Moreover, the first radiating conductor unit 73 in the beam antenna 7 may also have one of a patch structure, a short-circuit structure, a meandering structure, a slot structure, a slit structure or a gap structure or a combination thereof, which may all achieve the same effect in the beam antenna 7.
The resonant mode generated by the beam antenna could be designed to cover operating frequencies of a wireless wide area network (WWAN) system, a wireless personal area network (WPAN) system, a wireless local area network (WLAN) system, a multi-input multi-output (MIMO) system, a digital television broadcasting (DTV) system, a global positioning system (GPS), a satellite communication system and a beamforming antenna array system or other wireless or mobile communication systems.
The beam antenna 8 adopts the specially designed first thin-film layer 821 and the first conductor layer 812 to improve the far-field radiation efficiency of the first radiating conductor unit 83, so as to improve the maximum gain of the beam antenna 8. The beam antenna 8 may also effectively decrease parasitic media and ohmic loss of the first radiating conductor unit 83 by designing a weight percentage of the trigger particles 8212 and the insulating gel 8211 in the first thin-film layer 821, so as to effectively improve the pattern coverage range of the far-field radiation beam of the beam antenna 8. The trigger particles 8212 may constitute 0.1-28 weight percentage of the insulating gel 8211 in the first thin-film layer 821 of the beam antenna 8, and the insulating gel 8211 of the first thin-film layer 821 may have a viscosity less than 9000 cP. A thickness t of the second material layer 82 is between 0.001-0.15 times of a wavelength of the minimum operating frequency of the lowest resonant mode generated by the beam antenna 8. A thickness d1 of the first thin-film layer 821 is between 10-290 μm.
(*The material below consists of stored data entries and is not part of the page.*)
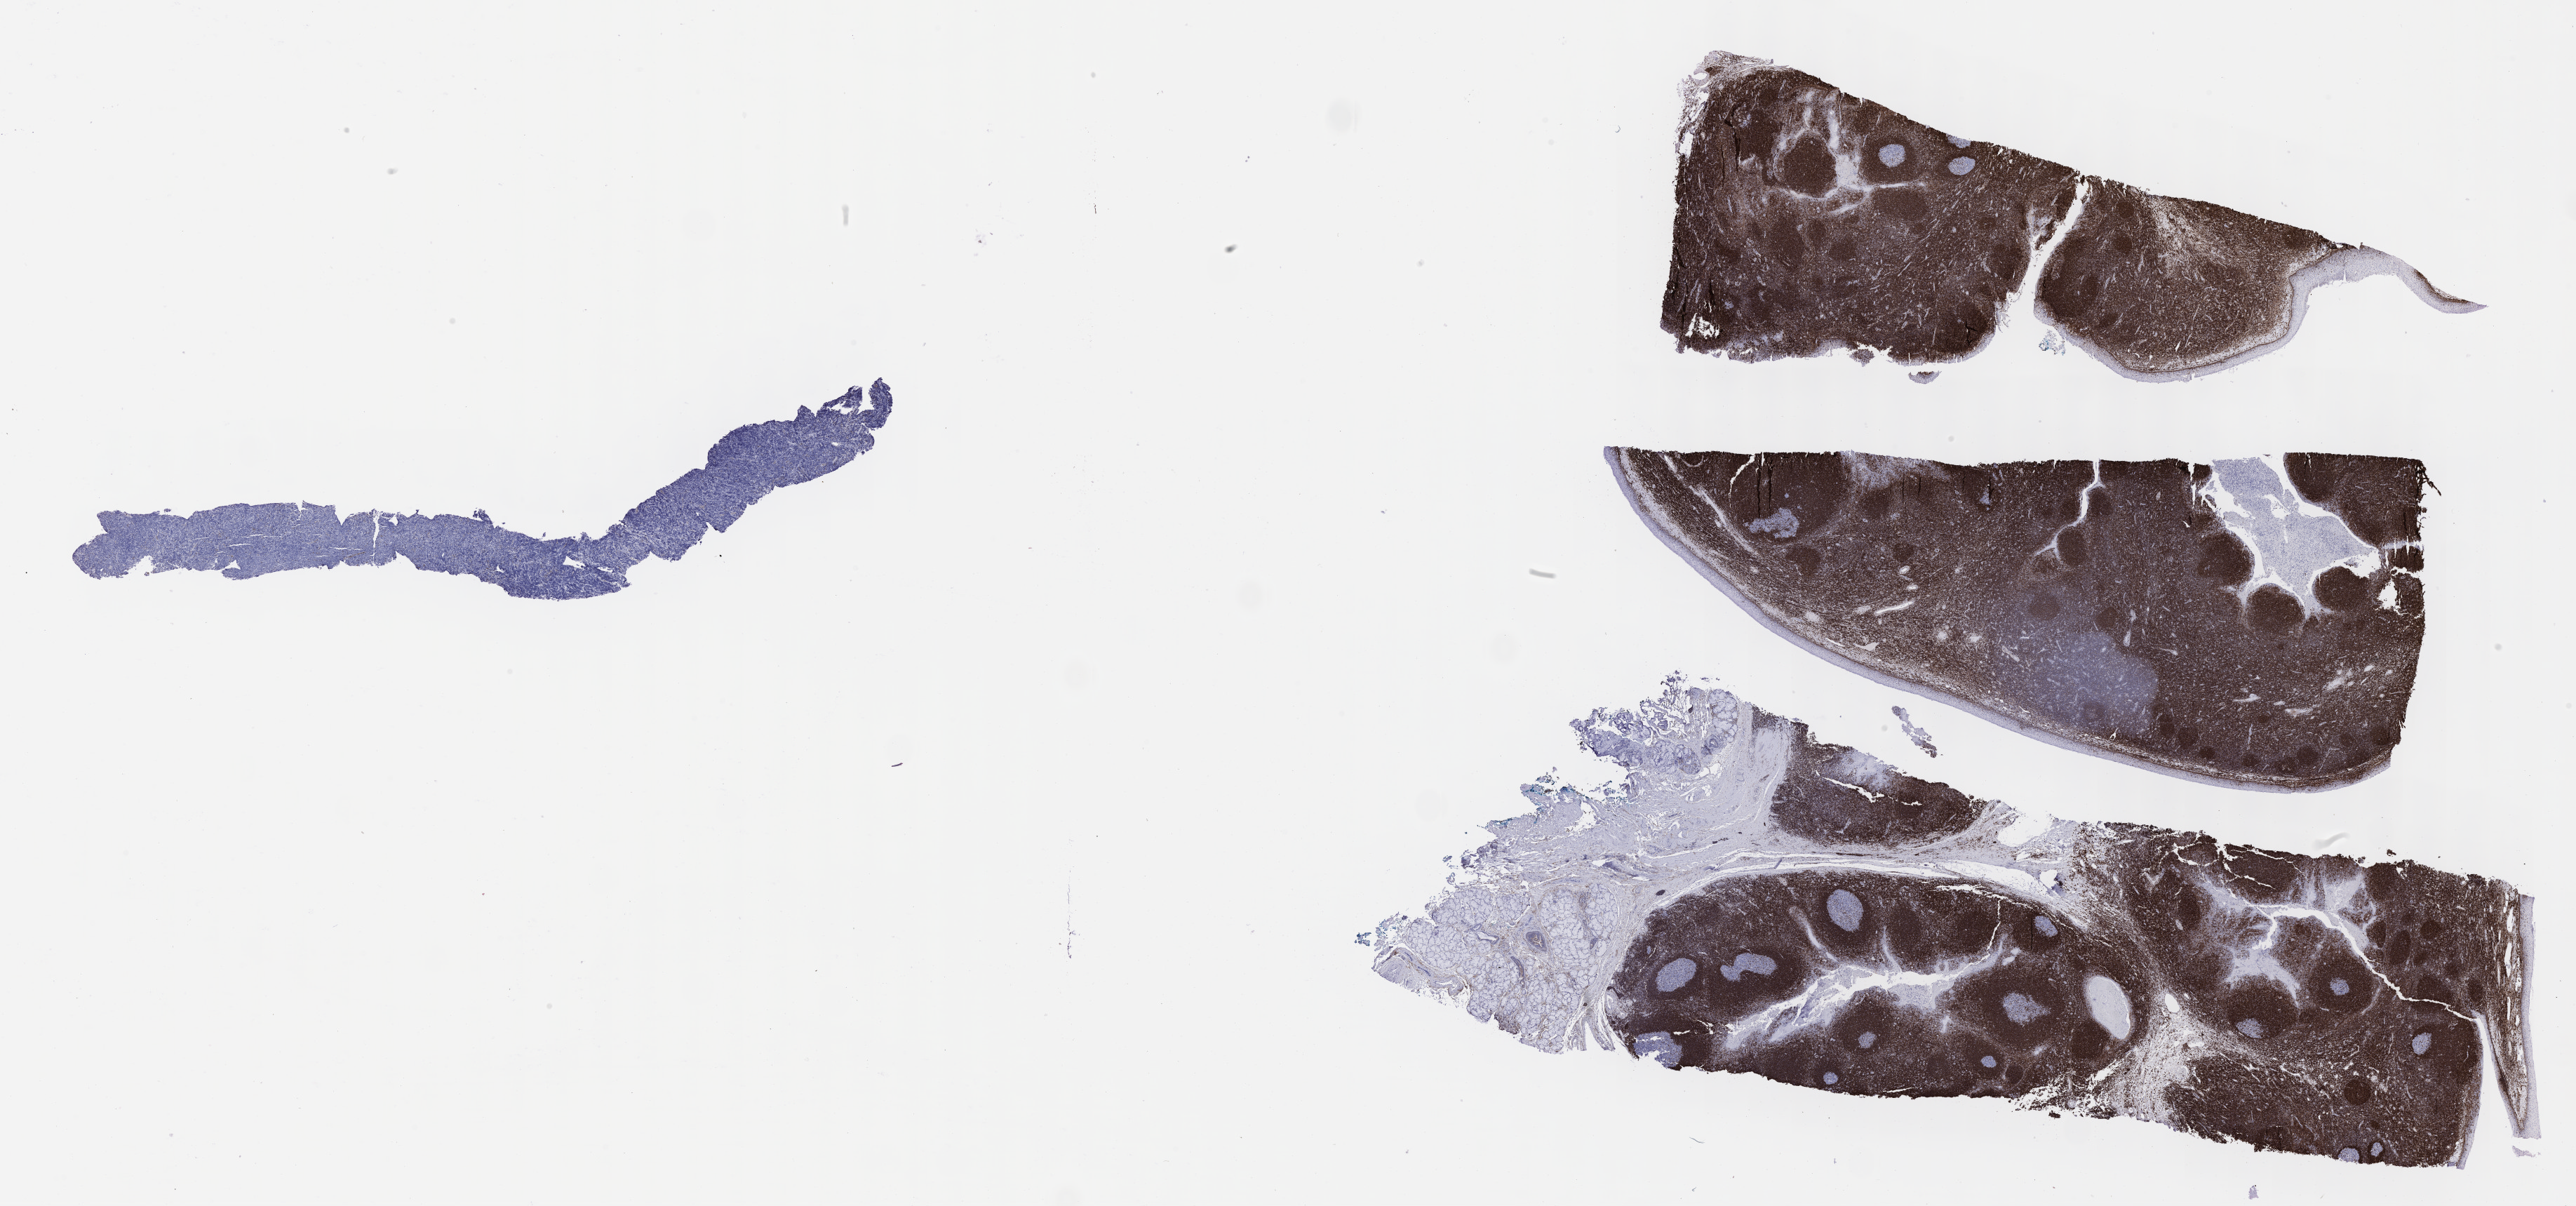
IHC for BCL2, whole-slide image, low-resolution overview of the scanned area, about 29.7 x 13.9 mm. Specimen: tumor tissue. Anatomic site: kidney. Male, age 9 years at initial diagnosis.
Histologic diagnosis: Burkitt lymphoma, NOS.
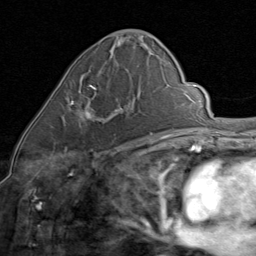
Breast MRI (dynamic contrast-enhanced), one axial slice; position 39 of 80 along the scan axis; cropped to one breast; dynamic contrast-enhanced series, time point 2 of 8 at this slice position (early post-contrast); 1.5 T; TE 1.7 ms, TR 4.5 ms; 2 mm slice thickness; 256 × 256 image matrix, field of view 180 × 180 mm. Female patient.
Structures marked on this image (semi-automatically segmented with operator editing):
- enhancing-tissue mask used for the functional tumour volume (all voxels passing the contrast-enhancement thresholds inside the analysis volume; usually the tumour): box from (x=69, y=85) to (x=131, y=145) px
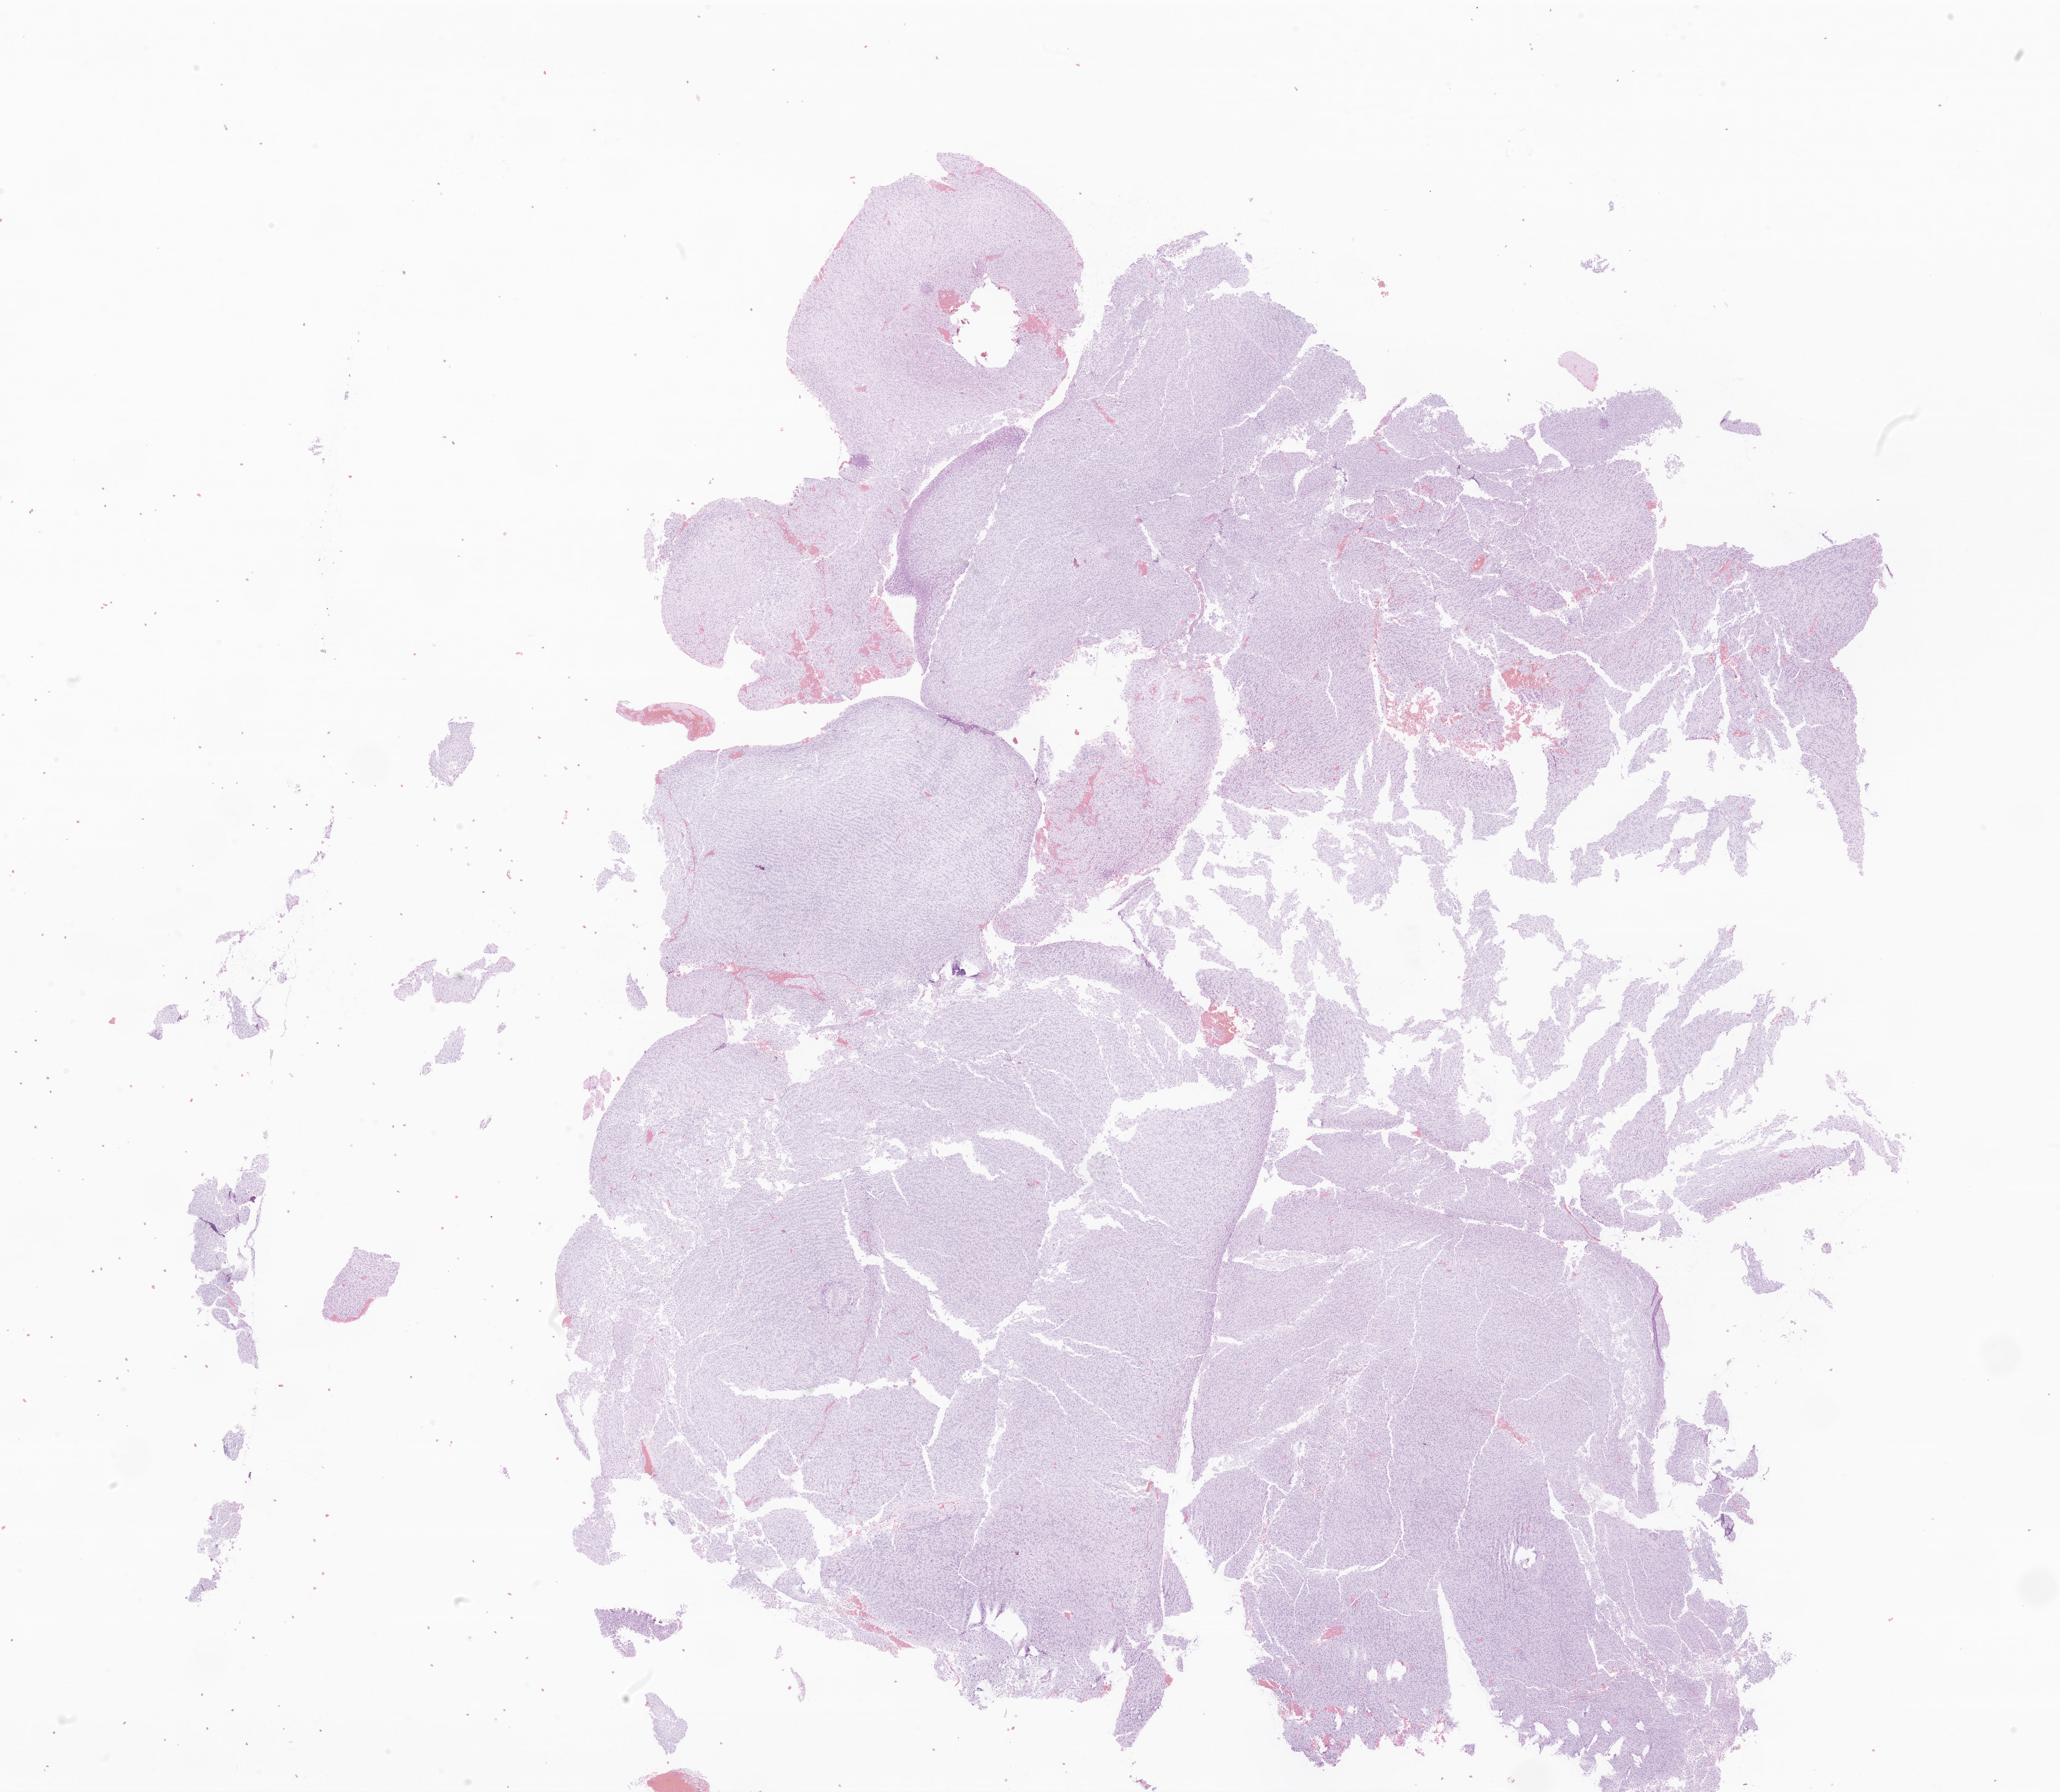
Digitized hematoxylin and eosin (H&E)-stained section of tumor tissue from the temporal lobe, a low-resolution overview of the entire scanned area, about 25.6 x 22.3 mm, formalin-fixed paraffin-embedded section. Patient: male, age 218 months.
Diagnosis (ICD-O-3 morphology term): CNS embryonal tumor, NOS.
In this way, the parasitic media and ohmic loss of the first radiating conductor unit 83 could be effectively decreased to improve the whole radiation efficiency of the beam antenna 8, so as to effectively increase the pattern coverage range of the far-field radiation beam of the beam antenna 8. A distance s between the first material layer 81 and the second material layer 82 is smaller than 0.39 times of the wavelength of the minimum operating frequency of the lowest resonant mode generated by the beam antenna 8. In this way, the directivity of the beam antenna 8 is enhanced to effectively decrease a transmission loss caused by the energy transmission conductor structure 84, so as to improve the maximum gain of the beam antenna 8.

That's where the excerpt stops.